-
Kavi Gupta proudly presents Studies on Relief, an online exhibition of works on paper by Beverly Fishman. Best known for her sculptural Pill Reliefs—luminous, abstract multi-forms gleaned from the visual languages of polypharmacy and modernism—Fishman reveals the experimental process that culminates in her large-scale works through these delicate collages.
Fishman’s research has long centered on humanity’s relationship with the medical-industrial complex. Deftly subverting Big Pharma’s visual lexicon, her work replaces chemical promises with a glowing, postmodern proposition for aesthetic transcendence
-
Fishman’s collages offer intimate windows into her search for deeper meaning within the censorial union of color and form, as well as her formal examination of the shapes and hues of pharmaceutical pill capsules, and her thoughts about how people take multiple pills, or parts of pills, per day.
“It’s crazy the way people mix up pills, especially in nursing homes,” Fishman points out. “But when a patient who should probably not be on the group of pills they’re on already, then has to add a pill, it’s very hard to take them off all their medication, because the side effects would be too hard to handle. So they’re tweaking, looking for the right balance.”
Fishman does the same with her collages, tweaking the colors and forms, looking for the right balance.
-
“The collages are my way of getting down color possibilities and qualities of potential light that I want to come through in the finished Pill Reliefs,” Fishman says. “One hundred percent, I’m looking for a sensation from these colors. I want the relief to have a presence, you know?”
The final Pill Reliefs need a high-quality finish to mimic the fabrication of the pills. Conceptually they cannot look handmade or show brush marks. The collages, on the other hand, rejoice in their handmade, hand-cut materiality.
“They have become something on their own,” Fishman says. “The color is sometimes very odd, because I can’t imagine the relationships unless I make the collage. If I want to shift a colored line around, I literally have to tediously remake the composition as a separate collage. I don’t work on the computer. I do it by hand and stand in front of the collage and look at it. I need the different versions for comparison."
-
As with the final Pill Reliefs, Fishman’s collages possess a range of finishes, from shiny to matte. “I use all types of papers, from art stores, design stores, hardware stores, along with vinyl, cardboard, fabric, whatever,” Fishman explains. “I like the materiality of color as something physical.”

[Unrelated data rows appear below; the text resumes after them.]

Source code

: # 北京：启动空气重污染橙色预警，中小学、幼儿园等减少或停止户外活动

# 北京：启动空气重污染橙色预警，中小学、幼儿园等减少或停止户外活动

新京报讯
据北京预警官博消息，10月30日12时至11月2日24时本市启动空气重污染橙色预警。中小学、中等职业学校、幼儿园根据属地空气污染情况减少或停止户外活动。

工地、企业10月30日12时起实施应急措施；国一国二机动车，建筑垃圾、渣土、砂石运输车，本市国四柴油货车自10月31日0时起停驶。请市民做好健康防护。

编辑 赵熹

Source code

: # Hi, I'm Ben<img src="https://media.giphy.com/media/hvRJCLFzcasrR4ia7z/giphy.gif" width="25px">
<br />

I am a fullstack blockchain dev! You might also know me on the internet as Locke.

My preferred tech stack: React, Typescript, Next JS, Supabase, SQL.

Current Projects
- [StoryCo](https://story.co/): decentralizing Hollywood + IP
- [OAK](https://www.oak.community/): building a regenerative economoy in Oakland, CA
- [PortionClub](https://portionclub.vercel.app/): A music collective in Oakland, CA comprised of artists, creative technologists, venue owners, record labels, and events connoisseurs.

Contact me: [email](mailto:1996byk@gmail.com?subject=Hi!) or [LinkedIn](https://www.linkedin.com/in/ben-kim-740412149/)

The hard part is predicting how the color relationships will change when translated into large-scale sculpture.
-
“There are always surprises,” Fishman says. “A sheer amount of a certain color shifts radically when it gets enlarged. But I love the surprise, even though sometimes the result is horrible, and it has to be repainted.”
Fishman’s collages carry a simple message for Big Pharma, especially in the time of COVID-19, as billions of us wait on salvation.

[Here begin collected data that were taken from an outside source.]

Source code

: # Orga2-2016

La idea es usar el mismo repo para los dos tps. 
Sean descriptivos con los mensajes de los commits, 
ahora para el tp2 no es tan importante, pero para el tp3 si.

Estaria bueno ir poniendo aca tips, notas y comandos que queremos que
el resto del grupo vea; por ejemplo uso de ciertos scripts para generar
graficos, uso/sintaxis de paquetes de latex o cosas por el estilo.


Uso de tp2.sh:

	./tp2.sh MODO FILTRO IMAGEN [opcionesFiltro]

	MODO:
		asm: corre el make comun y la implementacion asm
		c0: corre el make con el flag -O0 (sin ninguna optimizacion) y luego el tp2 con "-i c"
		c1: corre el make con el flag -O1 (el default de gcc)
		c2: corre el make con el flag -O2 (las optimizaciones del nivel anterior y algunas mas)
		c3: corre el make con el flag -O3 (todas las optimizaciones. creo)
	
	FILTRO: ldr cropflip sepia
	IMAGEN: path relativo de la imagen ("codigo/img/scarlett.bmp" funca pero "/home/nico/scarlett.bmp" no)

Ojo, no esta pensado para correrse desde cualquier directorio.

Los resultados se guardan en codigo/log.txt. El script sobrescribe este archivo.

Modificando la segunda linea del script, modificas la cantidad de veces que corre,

“Almost everyone in the world would take anything if they thought it would save their lives,” Fishman says. “Unfortunately, a lot of people die that way. We have to test things properly. That’s what this exercise is about.”
-
About The Artist
Beverly Fishman (b. 1955, USA) employs a variety of techniques to explore technological, scientific, and biological systems of perception and representation, instigating constructive conversations about the ways people see their bodies and minds and construct their identities.
Her most illustrious works engage with the visual language of the medical industrial complex. Her highly polished Pill reliefs utilize pharmaceutical forms as the basis for seemingly abstract compositions that radiate with color.
Her complex Dividose paintings appropriate the unsettling linear aesthetic of medical imaging technologies such as EEG and EKG machines, provoking levels of optical fascination capable of eliciting physiological responses from viewers.
Fishman's work poetically kindles the most pressing issues of our time: how humanity sees itself and allows itself to be seen; the extent to which technology alters our perception of ourselves; the choice whether to alter our reality or to alter our experience of it. Equally important are its formal aspects: its juxtaposition of colors and patterns; its evocative art historical references; its oscillation between abstraction and representation. Of constant primacy is exactitude of craft, which elevates the work's presence to heights equal to its conceptual depth.
Fishman's materials list has included traditional supports such as wood, paper, blown glass and aluminum, as well as unconventional elements like cast resin, mirrored Plexiglass, powder-coat-ed metal and phosphorescent pigments. Fishman taught at Cranbrook Academy of Art for 26 years where she served as the Artist-in-Residence and Head of the Painting Department until her retirement in 2019
Work by Fishman is included in the collections of the MacArthur Foundation, the Detroit Institute of Arts, the Columbus Museum of Art, The Chrysler Museum of Art, and many others.